Finally, the industry keynote by Ralf Herbrich from Facebook, also introduced the world of Bayesian Factor Models for large-scale distributed ranking. This method, introduced by the same author and others from MSR as “Matchbox” is now used in different settings. For example, the poster “The Xbox Recommendation System” presented its applicability for recommending movies and games for the Xbox. And, in “Collaborative Learning of Preference Rankings” the authors apply it to… sushi recommendation!

User-centric, interfaces & explanations

This was probably the third big area of focus of the conference, with many contributions in papers, tutorials, and workshops. The first day, there were actually two tutorials that would fall into this category. In “Personality-based Recommender Systems: An Overview”, the authors presented the idea of using personality traits for modeling user profiles. Among other things, they introduced their proposal to use PersonalityML, an XML-based language for personality description. Interestingly, in the industry session, we saw that this is actually a quite practical thing to do. Thore Graepel from Microsoft explained their experiments in using The Big Five personality traits for personalization. In the other tutorial, “Conducting User Experiments in Recommender Systems“, Bart Knijnenburg gave a thorough overview of how to conduct user studies for recommender systems. He also introduced his model for using structural equations to model the effects to evaluate. Again, I missed this tutorial, but I was fortunate to hear a very similar presentation by him in Netflix.
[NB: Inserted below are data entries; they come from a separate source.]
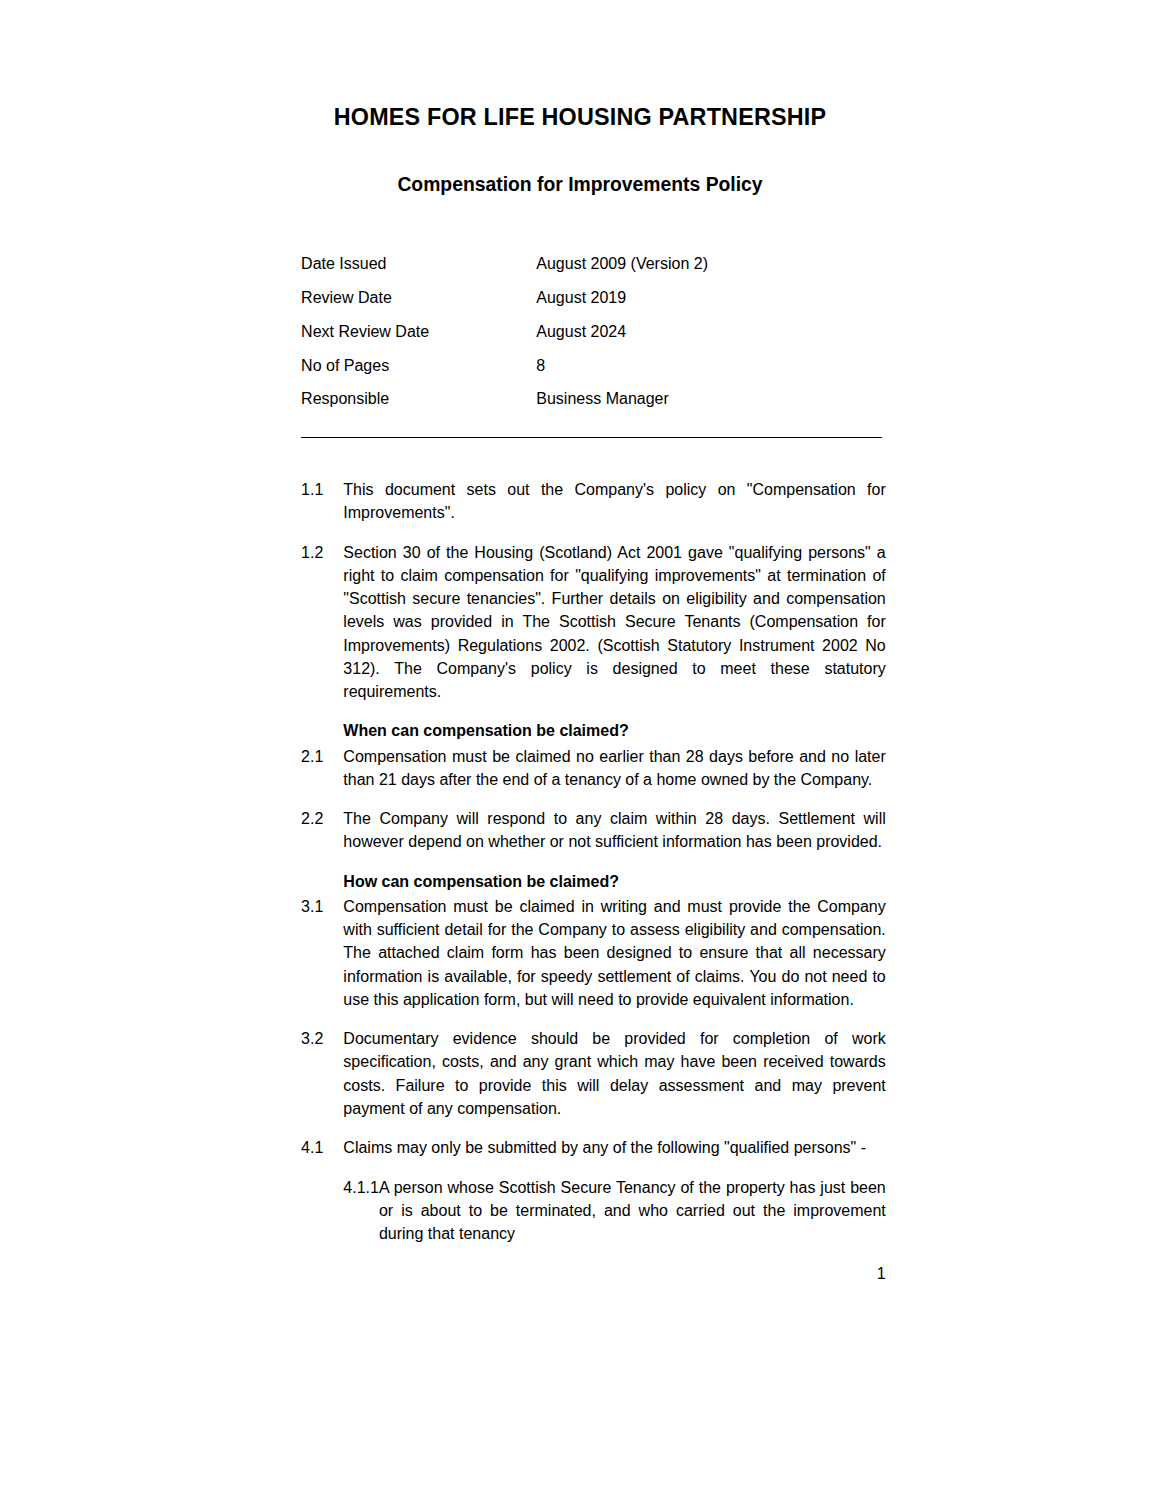HOMES FOR LIFE HOUSING PARTNERSHIP
Compensation for Improvements Policy
| Date Issued | August 2009 (Version 2) |
| Review Date | August 2019 |
| Next Review Date | August 2024 |
| No of Pages | 8 |
| Responsible | Business Manager |
1.1
This document sets out the Company's policy on "Compensation for Improvements".
1.2
Section 30 of the Housing (Scotland) Act 2001 gave "qualifying persons" a right to claim compensation for "qualifying improvements" at termination of "Scottish secure tenancies". Further details on eligibility and compensation levels was provided in The Scottish Secure Tenants (Compensation for Improvements) Regulations 2002. (Scottish Statutory Instrument 2002 No 312). The Company's policy is designed to meet these statutory requirements.
When can compensation be claimed?
2.1
Compensation must be claimed no earlier than 28 days before and no later than 21 days after the end of a tenancy of a home owned by the Company.
2.2
The Company will respond to any claim within 28 days. Settlement will however depend on whether or not sufficient information has been provided.
How can compensation be claimed?
3.1
Compensation must be claimed in writing and must provide the Company with sufficient detail for the Company to assess eligibility and compensation. The attached claim form has been designed to ensure that all necessary information is available, for speedy settlement of claims. You do not need to use this application form, but will need to provide equivalent information.
3.2
Documentary evidence should be provided for completion of work specification, costs, and any grant which may have been received towards costs. Failure to provide this will delay assessment and may prevent payment of any compensation.
4.1
Claims may only be submitted by any of the following "qualified persons" -
4.1.1
A person whose Scottish Secure Tenancy of the property has just been or is about to be terminated, and who carried out the improvement during that tenancy
1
In “Inspectability and Control in Social Recommenders“, Bart himself (and researchers from UCSB) analyze the effect of giving more information and control to users in the context of social recommendations. A similar idea is explored in the short paper “The Influence of Knowledgeable Explanations on Users’ Perception of a Recommender System” by Markus Zanker.

Two papers addressed the issue of how much information we should require from users. In “User Effort vs. Accuracy in Rating-Bbased Elicitation” Paolo Cremonesi and others analyze how many ratings “are enough” for producing satisfying recommendations in a cold-start setting. And, in “How Many Bits Per Rating?”, the Movielens crew try to quantify the amount of information and noise in user ratings from an information-theoretical perspecive. An interesting continuation to my work on user ratings noise. However, as the first author himself admited, this is just initial work.

Other highlights of user-centric work that fell more on the UI side were the paper “TasteWeights: A Visual Interactive Hybrid Recommender System” by my friends at UCSB, as well as the many papers presented in the Workshop on Interfaces for Recommender System.

Data & Machine Learning Challenges

If somebody thought that data and machine learning challenges would fade away after the Netflix Prize, this year’s Recys was a clear example that this is far from being the case. Many challenges have taken over after that: the yearly KDD Cups, Kagel, Overstock, last year’s MoviePilot challenge, the Mendeley Challenge… Recsys had this year a Tutorial/Panel and a Workshop on Recommender Systems Challenges, both organized by Alan Said, Domonkos Tikk, and others. I could not attend the Tutorial since it was happening at the same time than mine. But, I was able to catch some interesting presentations in the Workshop. Domonkos Tikk from Gravity R&D gave a very interesting presentation on how they evolved from being a team in the Netflix Prize to a real-world company with very interesting projects. Kris Jack from Mendeley also gave two interesting talks on the Mendeley recommender systems. In one of them, he explained how they make use of AWS and Mahout in a system that can generate personalized recommendations for about $60 a month. In the other, he talked about their perspective on data challenges.

Context-aware and location-based recommendations

This has become a traditional area of interest in Recsys. It has now matured to a point that it has it own session, and two workshops: “Personalizing the Local Mobile Experience“, and the “Workshop on Context-Aware Recommender Systems“. But, besides having its own session in the conference, several other papers in others also deal with context-aware recommendations. I have already mentioned “Sparse Linear Methods with Side Information for Top-N Recommendations”, for example. Other interesting papers in this area were “Context-Aware Music Recommendation Based on Latent Topic Sequential Patterns”, on the issue of playlist generation, and “Ads and the City: Considering Geographic Distance Goes a Long Way” for location-aware recommendations.

A similar area that has already matured over several Recsys is Social. It has its own session, and Workshop, “Workshop on Recommender Systems and the Social Web” , and trancends over many other papers. In this area, the paper that I have not mentioned in other categories and found interesting was “Spotting Trends: The Wisdom of the Few“. One of the reasons I found the paper interesting is because it builds on our idea of using a reduced set of experts for recommendations, what we called “The Wisdom of the Few“.

Others

And yes, I still have some interesting stuff from the poster session that I could not fit into any of the above categories.

First, the short paper “Using Graph Partitioning Techniques for Neighbour Selection in User-Based Collaborative Filtering” by Alejandro Bellogin. Alejandro won the Best Short Paper Award, for a great piece of work and presentation. He described an approach to use the Normalized Cut graph clustering approach for grouping similar users, and improve neighborhood formation in standard kNN Collaborative Filtering.

I also liked the poster “Local Learning of Item Dissimilarity Using Content and Link Structure“, another graph-based approach, in this case to learn a similarity function.

Finally, in “When Recommenders Fail: Predicting Recommender Failure for Algorithm Selection and Combination”, Michael Ekstrand starts to tap into an extremely important question: when and why do some recommendation algorithms fail? This question has been informally discussed in the context of hybrid recommenders and ensembles. But, there is clearly much more work to do, and many things to understand.

———————-

Well, if you made it all the way to here, it means that you are really interested in Recommender Systems. So, chances are that I will be seeing you in next year’s Recsys. Hope to see you in Hong Kong!